Tuesday, September 18, 2007

Your Friend, The Sucking Chest Wound

The Sucking Chest Wound of Economics is stagflation. This is the condition where you have high unemployment at the same time you have high inflation. Under classical economic theory, this is supposed to be impossible. When people are out of work, demand falls, creating oversupply, driving prices lower not higher. Alas, were it so.

Those of us old enough to be alive [and young enough to have been mostly sober] through the 1970's in America have memories of varying clarity of a time when we had lots of unemployment, and prices were shooting through the roof. Classical economists were standing around with this sour look on their faces. "This isn't supposed to be happening!" Monetarist economics partly arose to prominence in the 1980's because, whatever their other failings, they had an at least half-assed explanation for WTF was going on.

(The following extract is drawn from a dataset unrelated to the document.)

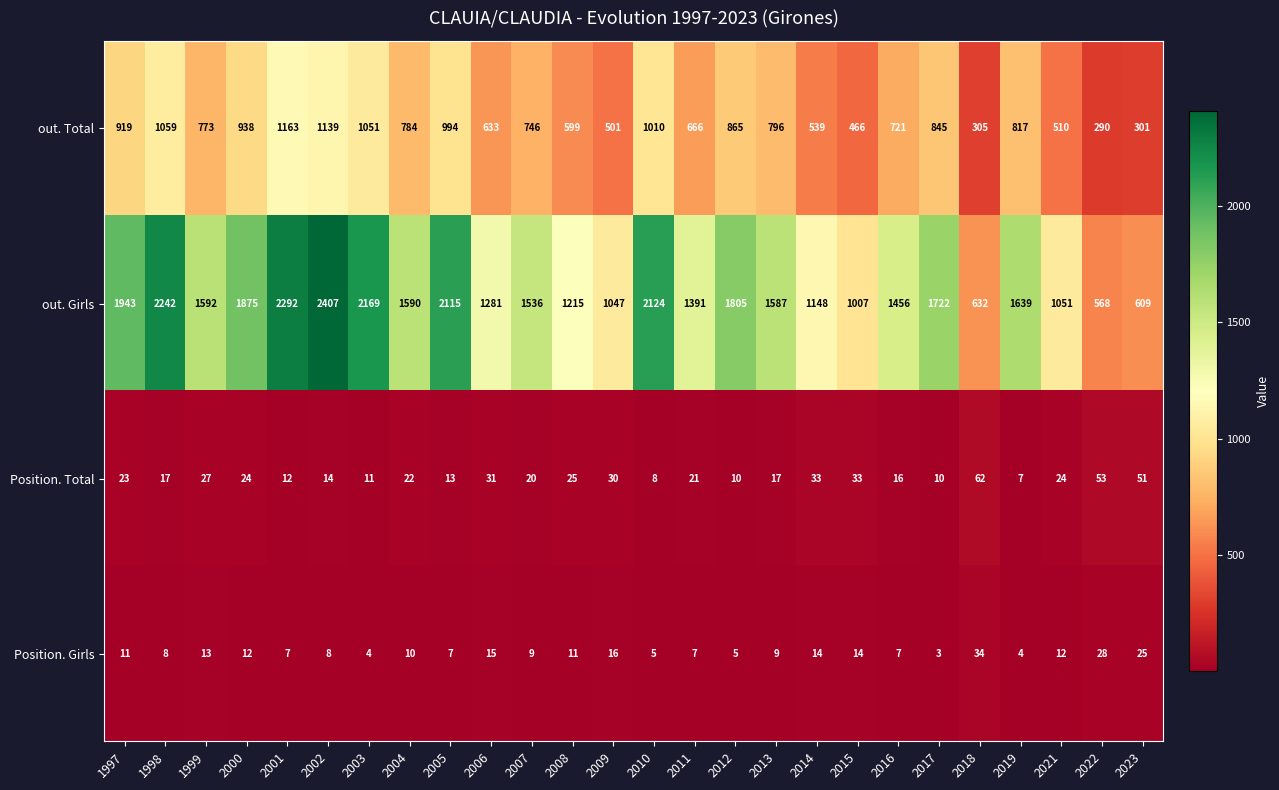

At how many categories does at least one series exceed 1728?

9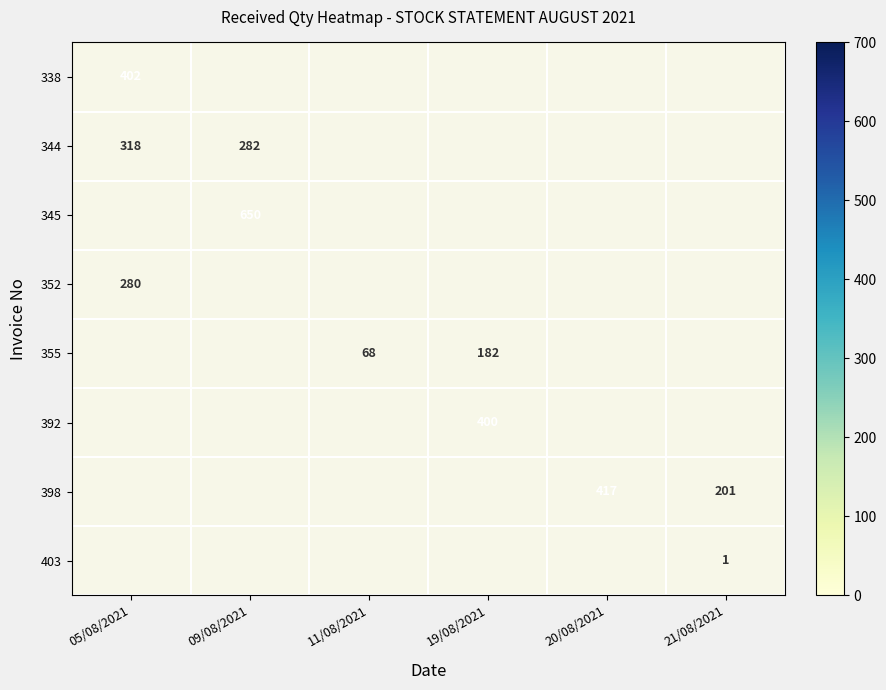

The value of 344 at 05/08/2021 is 318. True or false?

True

There are now lots of competing theories for how and why stagflation happens. The monetarists only have one of several. The Keynesians, naturally, descended into the basement, sucked on a battery for a few years, and came back with a theory that explains it. According to them, there are two kinds of inflation: demand-pull and cost-push.
  • Demand-pull inflation is when demand rises and supply can't keep up, usually because of market failure and the general failure of capitalists to treat planners like human beings. It tends to come with low unemployment, rising wages, i.e. all the things that capitalists hate hate hate. The Federal Reserve usually gets excellent results in stomping on this kind of inflation by jacking interest rates up.

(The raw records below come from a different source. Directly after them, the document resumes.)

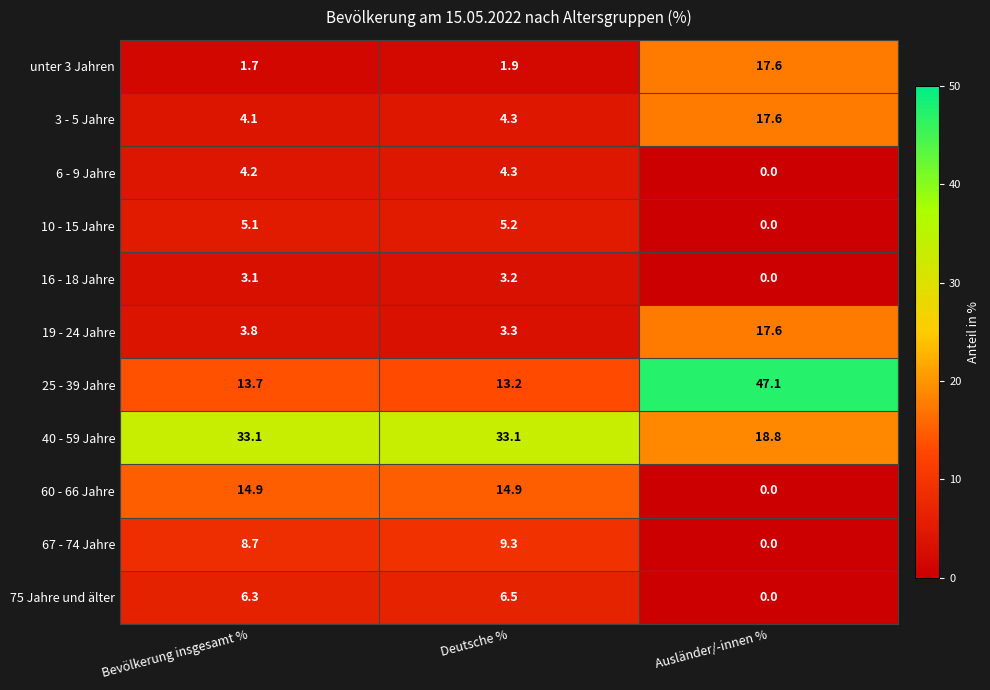

Which series has the widest spread of values?

25 - 39 Jahre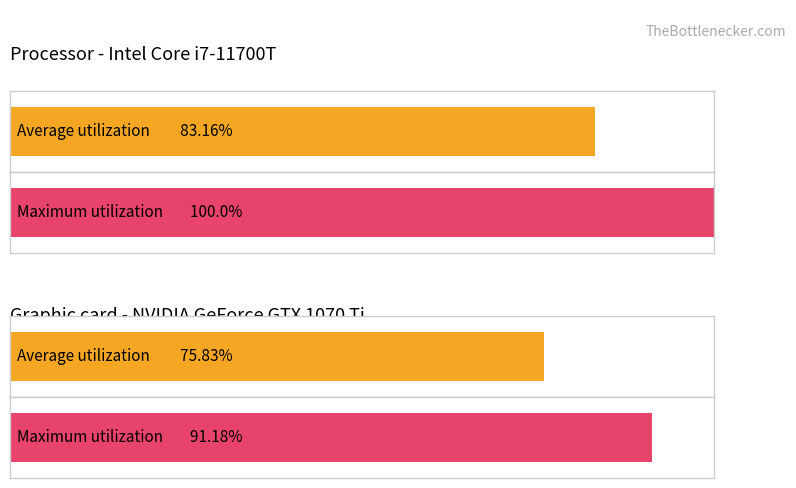

At Sky transparency, list the series in order from smallest to largest.

Average utilization, Maximum utilization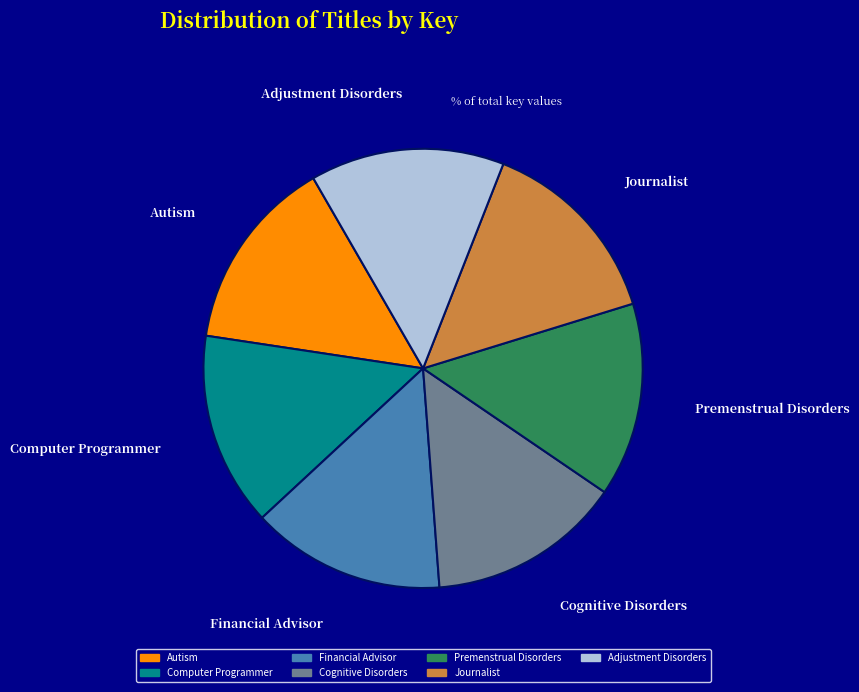

Approximately how many times larger is the value at Cognitive Disorders compared to Adjustment Disorders?

1.0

  • Cost-push inflation is when supply falls while demand continues to grow, which tends to happen when some public resource or environmental condition everybody is taking for granted suddenly comes up in short supply, c.f. the Oil Crisis of 1973. This is the kind of inflation that usually comes with high unemployment. It doesn't respond as well to interest rate hikes, because that just puts more people out of work and spreads the economic pain deeper and wider among the peasants. In fact, the traditional remedy for stagflation is to lower rates, eat the inflation, and treat or avert recessionary pressures on the economy first— then jack up rates again to kill the inflation you caused. The treatment is to shove something otherwise foreign into the sucking hole in the chest of your patient and hope you can deal with the inevitable infection later.
I bring this to your attention now as background to the news today that the Federal Reserve has cut both the federal funds target rate and the discount rate by 50 basis points. The guidance language in the statement from the Federal Open Market Committee says, and I quote, "Today’s action is intended to help forestall some of the adverse effects on the broader economy that might otherwise arise from the disruptions in financial markets and to promote moderate growth over time."

Bullshit, I say. They're not worried about "disruptions in financial markets" causing a recession. How does that even work, anyway? They're worried about the possibility of stagflation caused by Peak Oil and the unwinding of the Asian currency dollar carry trade. That's what I say.

Did you notice where crude oil futures closed today?